How I approach market research as a product designer turned founder

Understanding how to approach market research through product design thinking
Written by
Wyatt
Published on
April 16, 2024

As a product designer, I approach market research much like I would a user interview or competitor analysis of specific user flows.

Listening to People


People are the lifeblood of our insights. I often meet with many individuals to listen to them, understand their motivations and frustrations, and get to the heart of what makes them tick.

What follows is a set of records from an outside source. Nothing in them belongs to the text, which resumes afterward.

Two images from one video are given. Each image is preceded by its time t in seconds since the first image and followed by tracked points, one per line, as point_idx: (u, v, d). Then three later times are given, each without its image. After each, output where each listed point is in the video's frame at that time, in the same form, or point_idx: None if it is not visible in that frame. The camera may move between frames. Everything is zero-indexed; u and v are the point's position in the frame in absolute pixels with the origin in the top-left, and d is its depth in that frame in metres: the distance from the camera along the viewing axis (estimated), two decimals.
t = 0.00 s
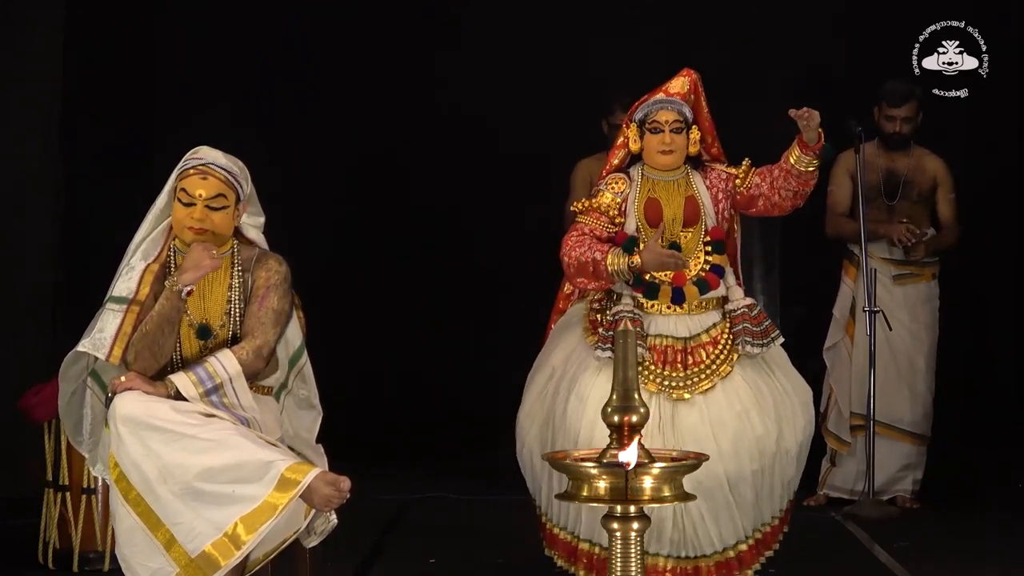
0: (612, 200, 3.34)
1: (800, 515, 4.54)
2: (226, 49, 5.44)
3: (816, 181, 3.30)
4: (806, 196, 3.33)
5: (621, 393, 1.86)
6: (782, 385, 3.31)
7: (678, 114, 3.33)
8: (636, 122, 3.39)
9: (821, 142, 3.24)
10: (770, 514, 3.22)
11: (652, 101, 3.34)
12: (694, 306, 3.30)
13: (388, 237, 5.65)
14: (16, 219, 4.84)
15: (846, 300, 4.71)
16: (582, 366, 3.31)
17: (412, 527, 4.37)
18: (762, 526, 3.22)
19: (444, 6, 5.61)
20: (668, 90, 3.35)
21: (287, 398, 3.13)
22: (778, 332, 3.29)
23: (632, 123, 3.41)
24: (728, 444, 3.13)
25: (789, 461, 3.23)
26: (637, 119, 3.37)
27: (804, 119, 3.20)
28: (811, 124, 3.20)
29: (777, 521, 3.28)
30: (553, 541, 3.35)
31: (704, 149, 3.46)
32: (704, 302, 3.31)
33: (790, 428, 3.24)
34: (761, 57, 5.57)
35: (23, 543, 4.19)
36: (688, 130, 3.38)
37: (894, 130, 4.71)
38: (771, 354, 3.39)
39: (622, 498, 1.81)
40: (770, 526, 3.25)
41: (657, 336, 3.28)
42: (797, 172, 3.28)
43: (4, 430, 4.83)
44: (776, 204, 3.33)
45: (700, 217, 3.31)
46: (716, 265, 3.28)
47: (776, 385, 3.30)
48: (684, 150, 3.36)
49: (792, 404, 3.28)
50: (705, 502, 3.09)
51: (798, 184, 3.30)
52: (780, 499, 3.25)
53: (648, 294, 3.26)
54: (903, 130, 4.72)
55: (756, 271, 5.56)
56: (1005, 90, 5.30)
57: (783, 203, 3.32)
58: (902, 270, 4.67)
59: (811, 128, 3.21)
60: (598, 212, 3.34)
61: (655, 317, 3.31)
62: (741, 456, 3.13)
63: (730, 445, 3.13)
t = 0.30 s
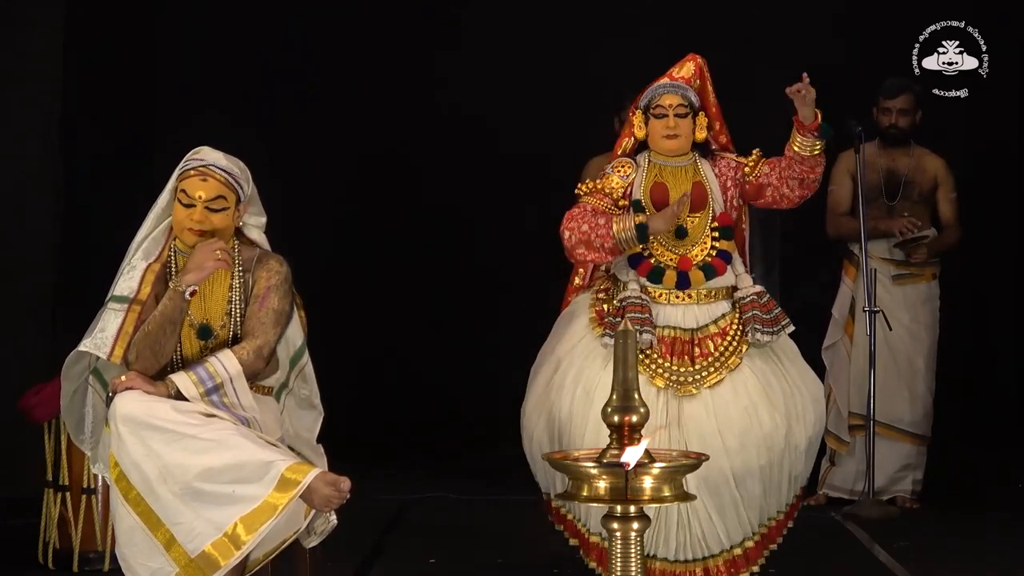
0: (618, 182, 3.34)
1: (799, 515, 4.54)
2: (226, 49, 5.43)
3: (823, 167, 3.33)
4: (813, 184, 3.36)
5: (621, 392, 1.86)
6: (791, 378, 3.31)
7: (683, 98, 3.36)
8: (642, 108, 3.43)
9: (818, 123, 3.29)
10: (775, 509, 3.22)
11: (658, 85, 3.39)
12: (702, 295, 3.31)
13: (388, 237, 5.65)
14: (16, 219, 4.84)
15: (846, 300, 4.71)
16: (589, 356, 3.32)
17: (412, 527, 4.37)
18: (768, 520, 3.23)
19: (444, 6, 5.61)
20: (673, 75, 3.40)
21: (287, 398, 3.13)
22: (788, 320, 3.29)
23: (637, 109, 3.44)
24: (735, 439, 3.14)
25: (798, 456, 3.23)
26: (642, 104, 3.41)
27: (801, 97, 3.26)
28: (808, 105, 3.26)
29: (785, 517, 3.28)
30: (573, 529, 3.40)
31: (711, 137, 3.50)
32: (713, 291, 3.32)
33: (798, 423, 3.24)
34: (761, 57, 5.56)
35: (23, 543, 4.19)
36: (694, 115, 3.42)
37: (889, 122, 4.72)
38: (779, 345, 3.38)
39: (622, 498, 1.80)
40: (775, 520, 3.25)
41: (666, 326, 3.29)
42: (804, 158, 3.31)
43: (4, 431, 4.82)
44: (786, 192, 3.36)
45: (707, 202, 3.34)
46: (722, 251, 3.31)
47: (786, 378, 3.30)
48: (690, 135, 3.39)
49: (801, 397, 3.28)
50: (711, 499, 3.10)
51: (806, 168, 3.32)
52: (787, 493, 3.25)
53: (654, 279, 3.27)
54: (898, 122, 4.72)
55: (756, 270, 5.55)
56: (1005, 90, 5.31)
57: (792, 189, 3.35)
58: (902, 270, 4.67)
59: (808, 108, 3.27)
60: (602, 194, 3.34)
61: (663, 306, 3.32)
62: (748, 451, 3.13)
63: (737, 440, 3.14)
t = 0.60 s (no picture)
0: (626, 173, 3.42)
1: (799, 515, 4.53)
2: (226, 49, 5.42)
3: (820, 193, 3.34)
4: (818, 205, 3.37)
5: (621, 392, 1.86)
6: (798, 383, 3.28)
7: (697, 94, 3.39)
8: (659, 101, 3.45)
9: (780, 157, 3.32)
10: (786, 523, 3.16)
11: (674, 79, 3.41)
12: (708, 292, 3.32)
13: (388, 237, 5.65)
14: (16, 219, 4.91)
15: (844, 300, 4.72)
16: (591, 350, 3.31)
17: (413, 527, 4.38)
18: (779, 536, 3.16)
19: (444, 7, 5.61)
20: (689, 69, 3.42)
21: (288, 398, 3.13)
22: (794, 321, 3.27)
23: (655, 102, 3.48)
24: (735, 440, 3.11)
25: (806, 462, 3.19)
26: (659, 97, 3.44)
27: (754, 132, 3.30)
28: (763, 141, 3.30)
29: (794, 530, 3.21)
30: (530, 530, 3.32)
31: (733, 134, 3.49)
32: (718, 289, 3.33)
33: (805, 426, 3.21)
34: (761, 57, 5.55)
35: (23, 544, 4.19)
36: (711, 112, 3.43)
37: (883, 117, 4.72)
38: (789, 348, 3.37)
39: (622, 498, 1.81)
40: (788, 536, 3.18)
41: (668, 322, 3.29)
42: (801, 188, 3.32)
43: (4, 431, 4.89)
44: (784, 213, 3.38)
45: (717, 200, 3.38)
46: (730, 248, 3.34)
47: (792, 381, 3.27)
48: (703, 130, 3.41)
49: (807, 402, 3.25)
50: (708, 499, 3.09)
51: (806, 192, 3.34)
52: (797, 504, 3.19)
53: (657, 273, 3.29)
54: (892, 117, 4.71)
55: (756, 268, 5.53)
56: (1005, 90, 5.34)
57: (794, 216, 3.37)
58: (899, 270, 4.68)
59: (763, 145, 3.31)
60: (608, 181, 3.43)
61: (668, 301, 3.33)
62: (747, 454, 3.10)
63: (736, 439, 3.12)
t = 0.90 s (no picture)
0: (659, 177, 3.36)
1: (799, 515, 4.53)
2: (226, 49, 5.43)
3: (813, 213, 3.16)
4: (816, 223, 3.18)
5: (621, 393, 1.86)
6: (830, 392, 3.18)
7: (734, 101, 3.23)
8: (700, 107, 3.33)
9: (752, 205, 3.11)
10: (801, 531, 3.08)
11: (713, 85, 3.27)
12: (739, 300, 3.20)
13: (387, 237, 5.65)
14: (16, 219, 4.96)
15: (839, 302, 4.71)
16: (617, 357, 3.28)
17: (413, 528, 4.38)
18: (790, 540, 3.08)
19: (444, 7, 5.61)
20: (729, 75, 3.26)
21: (289, 398, 3.14)
22: (830, 333, 3.14)
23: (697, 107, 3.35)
24: (761, 449, 3.01)
25: (833, 474, 3.07)
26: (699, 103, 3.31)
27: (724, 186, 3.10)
28: (725, 198, 3.06)
29: (809, 540, 3.12)
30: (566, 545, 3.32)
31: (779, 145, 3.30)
32: (749, 297, 3.20)
33: (834, 438, 3.09)
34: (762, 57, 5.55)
35: (23, 544, 4.19)
36: (750, 121, 3.26)
37: (873, 115, 4.73)
38: (828, 358, 3.26)
39: (622, 498, 1.81)
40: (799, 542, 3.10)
41: (697, 329, 3.20)
42: (789, 214, 3.14)
43: (4, 430, 4.91)
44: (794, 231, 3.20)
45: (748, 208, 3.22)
46: (756, 257, 3.21)
47: (822, 390, 3.17)
48: (739, 139, 3.25)
49: (839, 412, 3.15)
50: (730, 507, 2.98)
51: (802, 217, 3.15)
52: (818, 514, 3.09)
53: (680, 280, 3.22)
54: (882, 115, 4.72)
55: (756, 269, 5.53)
56: (1005, 90, 5.33)
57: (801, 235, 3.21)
58: (894, 268, 4.68)
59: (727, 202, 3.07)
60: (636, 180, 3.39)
61: (696, 309, 3.23)
62: (772, 464, 3.00)
63: (761, 447, 3.01)
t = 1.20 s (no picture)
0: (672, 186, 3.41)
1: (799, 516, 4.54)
2: (226, 49, 5.44)
3: (816, 230, 3.12)
4: (819, 240, 3.13)
5: (621, 393, 1.86)
6: (835, 409, 3.13)
7: (761, 116, 3.24)
8: (727, 117, 3.34)
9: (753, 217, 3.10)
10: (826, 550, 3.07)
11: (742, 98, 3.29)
12: (739, 316, 3.20)
13: (387, 237, 5.64)
14: (16, 219, 4.98)
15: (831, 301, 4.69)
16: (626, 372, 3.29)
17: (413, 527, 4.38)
18: (819, 563, 3.08)
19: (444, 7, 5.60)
20: (759, 90, 3.27)
21: (289, 398, 3.14)
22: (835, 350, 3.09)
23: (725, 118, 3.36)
24: (763, 467, 3.02)
25: (845, 488, 3.07)
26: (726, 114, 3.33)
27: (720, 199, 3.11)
28: (729, 215, 3.07)
29: (840, 558, 3.11)
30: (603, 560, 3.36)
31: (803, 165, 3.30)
32: (751, 313, 3.20)
33: (840, 455, 3.08)
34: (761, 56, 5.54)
35: (22, 544, 4.19)
36: (775, 138, 3.26)
37: (865, 115, 4.79)
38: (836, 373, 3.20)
39: (622, 498, 1.81)
40: (832, 563, 3.10)
41: (696, 347, 3.22)
42: (789, 227, 3.11)
43: (5, 430, 4.94)
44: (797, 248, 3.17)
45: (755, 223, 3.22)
46: (759, 273, 3.19)
47: (828, 406, 3.13)
48: (760, 155, 3.26)
49: (847, 428, 3.12)
50: (737, 524, 3.04)
51: (803, 234, 3.12)
52: (840, 531, 3.09)
53: (679, 291, 3.24)
54: (872, 115, 4.78)
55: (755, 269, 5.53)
56: (1006, 90, 5.32)
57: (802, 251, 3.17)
58: (886, 266, 4.71)
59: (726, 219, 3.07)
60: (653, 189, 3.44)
61: (698, 326, 3.25)
62: (777, 482, 3.01)
63: (763, 469, 3.02)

Watching User Interactions


I regularly conduct Zoom calls to observe how people manage their workflows, whether for current products or future concepts. I ask them to demonstrate how they accomplish specific tasks and to think aloud. For example, do they use Google Sheets to manually track certain activities?

Identifying Workarounds


Discovering user-created solutions is one of my favorite activities and it often leads to innovations, such as the creation of emailemu.com. I look for routine behaviors that might be overlooked but actually represent significant inefficiencies.

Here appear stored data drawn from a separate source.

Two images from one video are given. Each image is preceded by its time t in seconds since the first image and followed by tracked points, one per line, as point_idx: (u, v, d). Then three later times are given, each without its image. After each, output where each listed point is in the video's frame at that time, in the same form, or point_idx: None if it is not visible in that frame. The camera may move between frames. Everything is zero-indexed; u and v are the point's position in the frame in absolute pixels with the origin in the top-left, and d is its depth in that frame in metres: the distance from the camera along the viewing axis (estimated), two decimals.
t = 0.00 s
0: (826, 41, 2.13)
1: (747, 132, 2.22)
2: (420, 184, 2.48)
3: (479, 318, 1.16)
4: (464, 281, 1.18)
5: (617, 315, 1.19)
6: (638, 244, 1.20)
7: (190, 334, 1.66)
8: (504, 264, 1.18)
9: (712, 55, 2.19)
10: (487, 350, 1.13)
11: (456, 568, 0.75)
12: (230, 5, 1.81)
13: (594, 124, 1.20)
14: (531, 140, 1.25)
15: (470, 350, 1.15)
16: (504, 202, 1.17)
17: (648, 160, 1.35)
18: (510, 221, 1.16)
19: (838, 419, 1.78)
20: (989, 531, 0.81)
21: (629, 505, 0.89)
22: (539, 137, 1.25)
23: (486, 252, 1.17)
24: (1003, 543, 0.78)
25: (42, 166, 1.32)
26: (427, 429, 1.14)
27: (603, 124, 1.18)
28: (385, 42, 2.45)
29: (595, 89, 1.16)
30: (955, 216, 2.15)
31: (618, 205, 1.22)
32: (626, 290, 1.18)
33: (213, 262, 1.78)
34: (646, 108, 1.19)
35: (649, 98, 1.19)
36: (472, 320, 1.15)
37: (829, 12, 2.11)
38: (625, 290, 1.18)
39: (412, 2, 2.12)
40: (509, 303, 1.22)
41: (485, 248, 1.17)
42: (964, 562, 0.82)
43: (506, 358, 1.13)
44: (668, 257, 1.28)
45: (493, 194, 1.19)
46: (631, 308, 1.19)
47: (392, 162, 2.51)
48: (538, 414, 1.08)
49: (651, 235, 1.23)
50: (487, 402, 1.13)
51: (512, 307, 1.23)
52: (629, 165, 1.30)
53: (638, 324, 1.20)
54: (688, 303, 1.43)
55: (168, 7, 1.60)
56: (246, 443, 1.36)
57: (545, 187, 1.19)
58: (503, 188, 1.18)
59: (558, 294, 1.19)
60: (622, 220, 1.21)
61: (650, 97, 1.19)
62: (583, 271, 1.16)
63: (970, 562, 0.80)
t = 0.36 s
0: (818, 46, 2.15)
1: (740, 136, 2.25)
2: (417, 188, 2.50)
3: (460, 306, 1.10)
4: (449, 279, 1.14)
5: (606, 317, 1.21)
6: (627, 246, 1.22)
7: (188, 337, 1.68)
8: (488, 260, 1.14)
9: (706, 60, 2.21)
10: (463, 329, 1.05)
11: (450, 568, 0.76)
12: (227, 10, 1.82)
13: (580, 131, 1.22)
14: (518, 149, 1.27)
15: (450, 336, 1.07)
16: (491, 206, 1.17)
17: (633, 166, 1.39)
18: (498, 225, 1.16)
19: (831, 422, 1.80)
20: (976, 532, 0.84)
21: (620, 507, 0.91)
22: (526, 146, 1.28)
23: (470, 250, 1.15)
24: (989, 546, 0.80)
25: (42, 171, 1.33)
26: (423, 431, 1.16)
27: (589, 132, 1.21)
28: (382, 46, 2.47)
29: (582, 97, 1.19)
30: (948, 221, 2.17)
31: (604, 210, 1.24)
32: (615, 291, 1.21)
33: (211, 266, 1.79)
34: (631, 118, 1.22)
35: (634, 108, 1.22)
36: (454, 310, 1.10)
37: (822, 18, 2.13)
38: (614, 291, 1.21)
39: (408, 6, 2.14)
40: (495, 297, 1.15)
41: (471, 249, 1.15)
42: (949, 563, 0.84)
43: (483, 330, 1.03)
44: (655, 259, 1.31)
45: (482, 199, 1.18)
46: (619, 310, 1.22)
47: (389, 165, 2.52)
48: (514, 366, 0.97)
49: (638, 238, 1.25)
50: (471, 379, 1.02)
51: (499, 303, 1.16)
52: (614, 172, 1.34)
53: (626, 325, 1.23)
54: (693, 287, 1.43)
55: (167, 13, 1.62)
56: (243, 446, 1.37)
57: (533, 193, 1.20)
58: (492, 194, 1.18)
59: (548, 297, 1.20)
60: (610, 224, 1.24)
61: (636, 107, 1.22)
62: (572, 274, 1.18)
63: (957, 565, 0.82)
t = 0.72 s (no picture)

Observations of Inefficiencies


For instance, I've observed marketers inefficiently managing their emails—categorizing and sorting messages they wish to reference later. Similarly, others use separate Google spreadsheets to track changes on competitors’ websites, or take numerous screenshots of different parts of these sites.

Understanding Daily Operations


I delve into what occupies most of their time, what frustrates them enough to quit, what excites them, and what topics they passionately discuss.

Focusing on the Details


When designing UI, I prioritize minor adjustments that have a major impact. I apply the same principle to market research, targeting small but significant problems that are often overlooked by larger companies, and considering how subtle changes can enhance user satisfaction.

Seeking Common Themes


I search for recurring issues across the market, similar to how I determine new features to implement. Addressing common challenges is more scalable and impactful than focusing on isolated incidents.

Observing Actions Over Words


I pay close attention to what people actually do with a product rather than what they claim they will do. Often, there's a disconnect between a user's intentions and their actual behavior, particularly when it involves purchasing or using a product.